Regina, a má
Deco Costa*
“Na humanidade não
para de morrer. Se você fala em vida, do outro lado morte”. Parece uma reflexão
retirada de um livro filosófico, uma busca profunda sobre os valores e os
mistérios que nos cercam, mas não. A reflexão é, na verdade, um insulto, um
deboche, com direito a cantarolar o “Pra Frente Brasil” dos governos militares.
E vem, incrivelmente, da atual secretária de Cultura, de uma atriz, da
“namoradinha do Brasil”, de quem na maior parte da sua carreira foi associada
aos papéis da “mocinha”. Entretanto, a vilã da vida real, deixou as suas muitas
personagens apenas como um espelho do que poderia ser, sem ser.
Não conheço
pessoalmente a secretária de Cultura, só pela televisão. A vi pela primeira vez
como a “Rainha da Sucata”, no começo dos anos 90. Época da lambada. O país
recém ingresso num período democrático, após duas décadas ditatoriais, elegia
novamente um presidente civil de forma direta. A teledramaturgia era o que
seria hoje os seriados da Netflix para os mais novos. Gostássemos ou não, era
um conteúdo genuinamente nacional de forte ligação com a sociedade brasileira.
E a atriz ou o ator que aparecia sempre sorrindo ganharia sempre a simpatia do
público, como se aquele papel interpretado fosse a própria pessoa na vida real.
Se a então
“namoradinha do Brasil” dissesse que não comentaria as mortes de Moraes
Moreira, Rubem Fonseca, Aldir Blanc e Flavio Migliaccio, com receio de “não
virar obituário”, certamente iriam achar que ela estaria fazendo um papel de
vilã numa novela em que interpretava uma secretária da Cultura num governo
tresloucado. Diriam até que ela não combinaria com o tal papel.
Mas, dessa vez, não
existe papel ou interpretação. É ela. Sendo e dizendo não o que tem no script,
mas o que de fato pensa. Dizer estar interpretando uma personagem de um governo
irresponsável, não cola. A atuação, dessa vez, é própria vida real. As mortes
que ela faz pouco caso são de verdades. Enquanto ela ri cantarolando hino
ufanista de ditadura, pessoas são torturadas por um vírus e por um governo que
faz dessa pandemia um folhetim só de capítulos ruins, sem previsão de quando a
parte boa chegará.

* * *

◆ **TAREFAS PROPOSTAS**:
(1) Edite o trecho sobre a secretária de Cultura entre "E a atriz ou" e "o tal papel.", inclusive, substituindo "novela" por "trama".
(2) Responda com base no trecho sobre a secretária de Cultura:
(a) Em que papel o autor viu a secretária pela primeira vez na televisão?
(b) Quais mortes ela disse que não comentaria?
(c) Que canção ela cantarolava, segundo o trecho?
(3) Prossiga o trecho sobre a secretária de Cultura a partir da última frase apresentada.

* * *

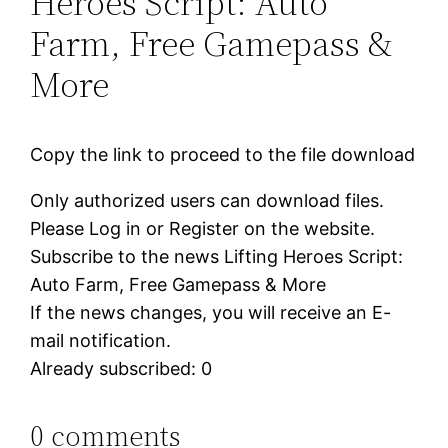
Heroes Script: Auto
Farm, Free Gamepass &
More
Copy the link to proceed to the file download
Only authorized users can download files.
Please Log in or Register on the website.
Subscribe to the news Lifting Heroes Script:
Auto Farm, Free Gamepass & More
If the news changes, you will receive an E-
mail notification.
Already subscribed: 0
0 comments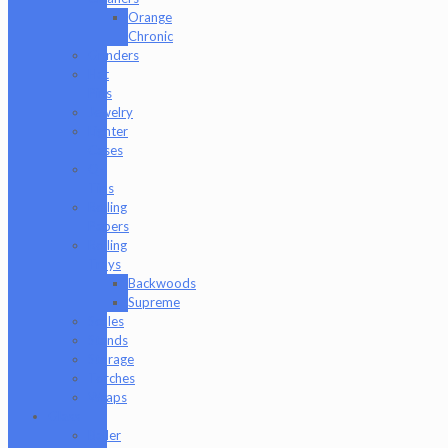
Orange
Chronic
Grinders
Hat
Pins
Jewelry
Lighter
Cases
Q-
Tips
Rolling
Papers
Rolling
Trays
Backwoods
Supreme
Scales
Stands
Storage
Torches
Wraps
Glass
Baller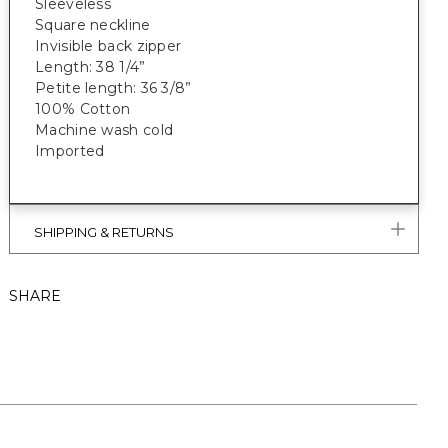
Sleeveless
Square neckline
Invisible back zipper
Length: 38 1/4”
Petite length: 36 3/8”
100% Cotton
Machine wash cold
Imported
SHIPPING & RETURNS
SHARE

* * *

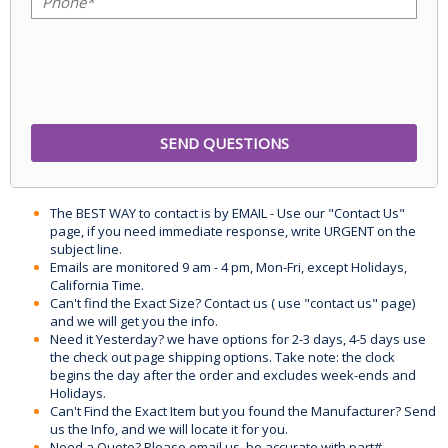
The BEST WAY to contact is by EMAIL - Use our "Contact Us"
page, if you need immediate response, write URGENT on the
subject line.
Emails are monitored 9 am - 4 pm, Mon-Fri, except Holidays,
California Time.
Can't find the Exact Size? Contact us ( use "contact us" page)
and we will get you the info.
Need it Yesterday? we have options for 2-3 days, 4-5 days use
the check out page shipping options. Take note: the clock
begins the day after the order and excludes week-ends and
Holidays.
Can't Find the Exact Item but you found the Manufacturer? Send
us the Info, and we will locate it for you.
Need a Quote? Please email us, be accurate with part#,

* * *

◆ **RESPOSTAS ESPERADAS**:
(1)
E a atriz ou o ator que aparecia sempre sorrindo ganharia sempre a simpatia do
público, como se aquele papel interpretado fosse a própria pessoa na vida real.
Se a então
“namoradinha do Brasil” dissesse que não comentaria as mortes de Moraes
Moreira, Rubem Fonseca, Aldir Blanc e Flavio Migliaccio, com receio de “não
virar obituário”, certamente iriam achar que ela estaria fazendo um papel de
vilã numa trama em que interpretava uma secretária da Cultura num governo
tresloucado. Diriam até que ela não combinaria com o tal papel.

(2)
(a) Como a "Rainha da Sucata", no começo dos anos 90.
(b) As de Moraes Moreira, Rubem Fonseca, Aldir Blanc e Flavio Migliaccio.
(c) "Pra Frente Brasil", dos governos militares.

(3)
Aliás, essa novela
repleta de capítulos tristes desde 1º de janeiro de 2019, talvez não precisemos
assistir até 31 de dezembro de 2022. Não somos só espectadores, somos também
atrizes e atores que podemos atuar e transformar a realidade.
Se eu soubesse, aos
meus sete anos de idade, que Maria do Carmo que sofreu tanto de amor por Edu,
faria o papel da secretária de Cultura Regina Duarte e sofreria tanto de amor
por Jair Bolsonaro, teria dançado menos lambada na abertura da “Rainha da
Sucata” e teria lamentado mais o futuro por trás das cortinas. A “namoradinha
do Brasil” resolveu casar com um país autoritário, fascista e desumano. Um país
que ignora os seus artistas, despreza a sua população morrendo da “gripezinha”
e debocha da quarentena com o presidente marcando churrasco e escondendo o
resultado do seu exame.
Nas eleições de 2002,
ela disse ter medo do país se tornar mais inclusivo e menos desigual, hoje o
medo é nosso: de alguém que faz parte de um governo que se transforma
diariamente num grande e triste obituário. O medo dessa pessoa fora do palco,
mas no Planalto. Uma novela real em que a mocinha deu lugar a vilã, sem textos
produzidos, com falas próprias e não do papel de que vai se interpretar. Regina
Duarte é uma pessoa má.
*Professor e advogado, mestre e doutorando em Direito pela Universidade
Federal de Pernambuco (UFPE).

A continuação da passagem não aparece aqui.